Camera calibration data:
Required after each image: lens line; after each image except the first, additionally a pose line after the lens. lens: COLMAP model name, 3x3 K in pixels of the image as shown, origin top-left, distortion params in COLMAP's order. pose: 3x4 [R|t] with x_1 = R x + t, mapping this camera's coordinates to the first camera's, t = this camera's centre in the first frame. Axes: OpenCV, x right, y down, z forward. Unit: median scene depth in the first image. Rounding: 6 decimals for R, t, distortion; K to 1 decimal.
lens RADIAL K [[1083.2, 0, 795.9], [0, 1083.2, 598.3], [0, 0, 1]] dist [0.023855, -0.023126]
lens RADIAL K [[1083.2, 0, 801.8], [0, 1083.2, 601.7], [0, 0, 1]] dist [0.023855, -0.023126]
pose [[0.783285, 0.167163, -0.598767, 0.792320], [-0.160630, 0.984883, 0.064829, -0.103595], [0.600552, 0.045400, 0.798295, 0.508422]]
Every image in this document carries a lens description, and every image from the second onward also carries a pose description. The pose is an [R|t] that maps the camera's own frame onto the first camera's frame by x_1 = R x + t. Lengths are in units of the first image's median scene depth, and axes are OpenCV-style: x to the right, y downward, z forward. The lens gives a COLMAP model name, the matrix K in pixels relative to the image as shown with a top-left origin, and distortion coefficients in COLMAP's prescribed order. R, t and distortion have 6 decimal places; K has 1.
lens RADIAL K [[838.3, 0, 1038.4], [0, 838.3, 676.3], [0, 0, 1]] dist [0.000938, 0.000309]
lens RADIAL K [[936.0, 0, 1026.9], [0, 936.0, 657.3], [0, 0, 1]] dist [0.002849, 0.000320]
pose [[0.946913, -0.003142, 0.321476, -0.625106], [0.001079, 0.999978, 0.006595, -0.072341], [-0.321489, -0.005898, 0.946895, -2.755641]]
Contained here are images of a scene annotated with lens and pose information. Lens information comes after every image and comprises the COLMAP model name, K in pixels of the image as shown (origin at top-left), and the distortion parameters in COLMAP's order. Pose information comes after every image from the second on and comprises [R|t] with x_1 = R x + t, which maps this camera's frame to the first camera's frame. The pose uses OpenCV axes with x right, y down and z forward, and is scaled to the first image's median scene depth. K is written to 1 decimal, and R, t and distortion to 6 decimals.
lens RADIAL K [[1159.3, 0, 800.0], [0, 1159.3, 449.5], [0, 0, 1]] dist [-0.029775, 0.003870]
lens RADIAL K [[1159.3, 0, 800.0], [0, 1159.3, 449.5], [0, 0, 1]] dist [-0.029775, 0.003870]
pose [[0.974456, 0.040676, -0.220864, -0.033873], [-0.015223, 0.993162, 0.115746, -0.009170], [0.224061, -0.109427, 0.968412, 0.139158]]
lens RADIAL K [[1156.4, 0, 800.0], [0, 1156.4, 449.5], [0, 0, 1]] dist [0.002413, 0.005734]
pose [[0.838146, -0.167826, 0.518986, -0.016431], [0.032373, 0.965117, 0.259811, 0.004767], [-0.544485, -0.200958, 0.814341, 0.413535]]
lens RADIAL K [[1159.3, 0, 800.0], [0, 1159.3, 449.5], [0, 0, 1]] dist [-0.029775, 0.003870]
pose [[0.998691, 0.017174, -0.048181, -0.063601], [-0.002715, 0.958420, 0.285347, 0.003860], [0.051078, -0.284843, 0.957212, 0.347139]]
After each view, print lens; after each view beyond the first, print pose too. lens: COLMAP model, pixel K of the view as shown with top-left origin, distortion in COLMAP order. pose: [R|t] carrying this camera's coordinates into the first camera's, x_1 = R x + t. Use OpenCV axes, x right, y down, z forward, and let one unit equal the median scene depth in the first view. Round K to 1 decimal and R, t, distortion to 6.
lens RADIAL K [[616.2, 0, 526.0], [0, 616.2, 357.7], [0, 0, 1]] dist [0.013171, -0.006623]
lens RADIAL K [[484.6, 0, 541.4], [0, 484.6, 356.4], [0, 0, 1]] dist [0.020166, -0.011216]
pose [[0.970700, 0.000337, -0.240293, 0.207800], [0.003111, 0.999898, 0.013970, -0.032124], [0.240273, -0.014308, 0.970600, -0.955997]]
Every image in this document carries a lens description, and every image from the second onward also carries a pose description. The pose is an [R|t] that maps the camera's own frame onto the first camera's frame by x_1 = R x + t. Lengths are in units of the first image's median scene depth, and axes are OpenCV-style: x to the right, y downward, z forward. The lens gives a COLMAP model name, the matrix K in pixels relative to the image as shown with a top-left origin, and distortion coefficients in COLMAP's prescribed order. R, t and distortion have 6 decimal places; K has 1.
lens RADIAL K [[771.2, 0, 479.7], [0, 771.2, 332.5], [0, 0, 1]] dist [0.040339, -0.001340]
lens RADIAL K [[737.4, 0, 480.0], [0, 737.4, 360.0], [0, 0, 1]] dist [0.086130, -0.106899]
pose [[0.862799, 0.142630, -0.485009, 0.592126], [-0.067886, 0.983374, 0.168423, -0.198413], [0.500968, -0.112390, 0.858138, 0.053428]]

Exercise aim:
Return all of the rows above, copying each line character for character.

Exercise answer:
Required after each image: lens line; after each image except the first, additionally a pose line after the lens. lens: COLMAP model name, 3x3 K in pixels of the image as shown, origin top-left, distortion params in COLMAP's order. pose: 3x4 [R|t] with x_1 = R x + t, mapping this camera's coordinates to the first camera's, t = this camera's centre in the first frame. Axes: OpenCV, x right, y down, z forward. Unit: median scene depth in the first image. Rounding: 6 decimals for R, t, distortion; K to 1 decimal.
lens RADIAL K [[1083.2, 0, 795.9], [0, 1083.2, 598.3], [0, 0, 1]] dist [0.023855, -0.023126]
lens RADIAL K [[1083.2, 0, 801.8], [0, 1083.2, 601.7], [0, 0, 1]] dist [0.023855, -0.023126]
pose [[0.783285, 0.167163, -0.598767, 0.792320], [-0.160630, 0.984883, 0.064829, -0.103595], [0.600552, 0.045400, 0.798295, 0.508422]]
Every image in this document carries a lens description, and every image from the second onward also carries a pose description. The pose is an [R|t] that maps the camera's own frame onto the first camera's frame by x_1 = R x + t. Lengths are in units of the first image's median scene depth, and axes are OpenCV-style: x to the right, y downward, z forward. The lens gives a COLMAP model name, the matrix K in pixels relative to the image as shown with a top-left origin, and distortion coefficients in COLMAP's prescribed order. R, t and distortion have 6 decimal places; K has 1.
lens RADIAL K [[838.3, 0, 1038.4], [0, 838.3, 676.3], [0, 0, 1]] dist [0.000938, 0.000309]
lens RADIAL K [[936.0, 0, 1026.9], [0, 936.0, 657.3], [0, 0, 1]] dist [0.002849, 0.000320]
pose [[0.946913, -0.003142, 0.321476, -0.625106], [0.001079, 0.999978, 0.006595, -0.072341], [-0.321489, -0.005898, 0.946895, -2.755641]]
Contained here are images of a scene annotated with lens and pose information. Lens information comes after every image and comprises the COLMAP model name, K in pixels of the image as shown (origin at top-left), and the distortion parameters in COLMAP's order. Pose information comes after every image from the second on and comprises [R|t] with x_1 = R x + t, which maps this camera's frame to the first camera's frame. The pose uses OpenCV axes with x right, y down and z forward, and is scaled to the first image's median scene depth. K is written to 1 decimal, and R, t and distortion to 6 decimals.
lens RADIAL K [[1159.3, 0, 800.0], [0, 1159.3, 449.5], [0, 0, 1]] dist [-0.029775, 0.003870]
lens RADIAL K [[1159.3, 0, 800.0], [0, 1159.3, 449.5], [0, 0, 1]] dist [-0.029775, 0.003870]
pose [[0.974456, 0.040676, -0.220864, -0.033873], [-0.015223, 0.993162, 0.115746, -0.009170], [0.224061, -0.109427, 0.968412, 0.139158]]
lens RADIAL K [[1156.4, 0, 800.0], [0, 1156.4, 449.5], [0, 0, 1]] dist [0.002413, 0.005734]
pose [[0.838146, -0.167826, 0.518986, -0.016431], [0.032373, 0.965117, 0.259811, 0.004767], [-0.544485, -0.200958, 0.814341, 0.413535]]
lens RADIAL K [[1159.3, 0, 800.0], [0, 1159.3, 449.5], [0, 0, 1]] dist [-0.029775, 0.003870]
pose [[0.998691, 0.017174, -0.048181, -0.063601], [-0.002715, 0.958420, 0.285347, 0.003860], [0.051078, -0.284843, 0.957212, 0.347139]]
After each view, print lens; after each view beyond the first, print pose too. lens: COLMAP model, pixel K of the view as shown with top-left origin, distortion in COLMAP order. pose: [R|t] carrying this camera's coordinates into the first camera's, x_1 = R x + t. Use OpenCV axes, x right, y down, z forward, and let one unit equal the median scene depth in the first view. Round K to 1 decimal and R, t, distortion to 6.
lens RADIAL K [[616.2, 0, 526.0], [0, 616.2, 357.7], [0, 0, 1]] dist [0.013171, -0.006623]
lens RADIAL K [[484.6, 0, 541.4], [0, 484.6, 356.4], [0, 0, 1]] dist [0.020166, -0.011216]
pose [[0.970700, 0.000337, -0.240293, 0.207800], [0.003111, 0.999898, 0.013970, -0.032124], [0.240273, -0.014308, 0.970600, -0.955997]]
Every image in this document carries a lens description, and every image from the second onward also carries a pose description. The pose is an [R|t] that maps the camera's own frame onto the first camera's frame by x_1 = R x + t. Lengths are in units of the first image's median scene depth, and axes are OpenCV-style: x to the right, y downward, z forward. The lens gives a COLMAP model name, the matrix K in pixels relative to the image as shown with a top-left origin, and distortion coefficients in COLMAP's prescribed order. R, t and distortion have 6 decimal places; K has 1.
lens RADIAL K [[771.2, 0, 479.7], [0, 771.2, 332.5], [0, 0, 1]] dist [0.040339, -0.001340]
lens RADIAL K [[737.4, 0, 480.0], [0, 737.4, 360.0], [0, 0, 1]] dist [0.086130, -0.106899]
pose [[0.862799, 0.142630, -0.485009, 0.592126], [-0.067886, 0.983374, 0.168423, -0.198413], [0.500968, -0.112390, 0.858138, 0.053428]]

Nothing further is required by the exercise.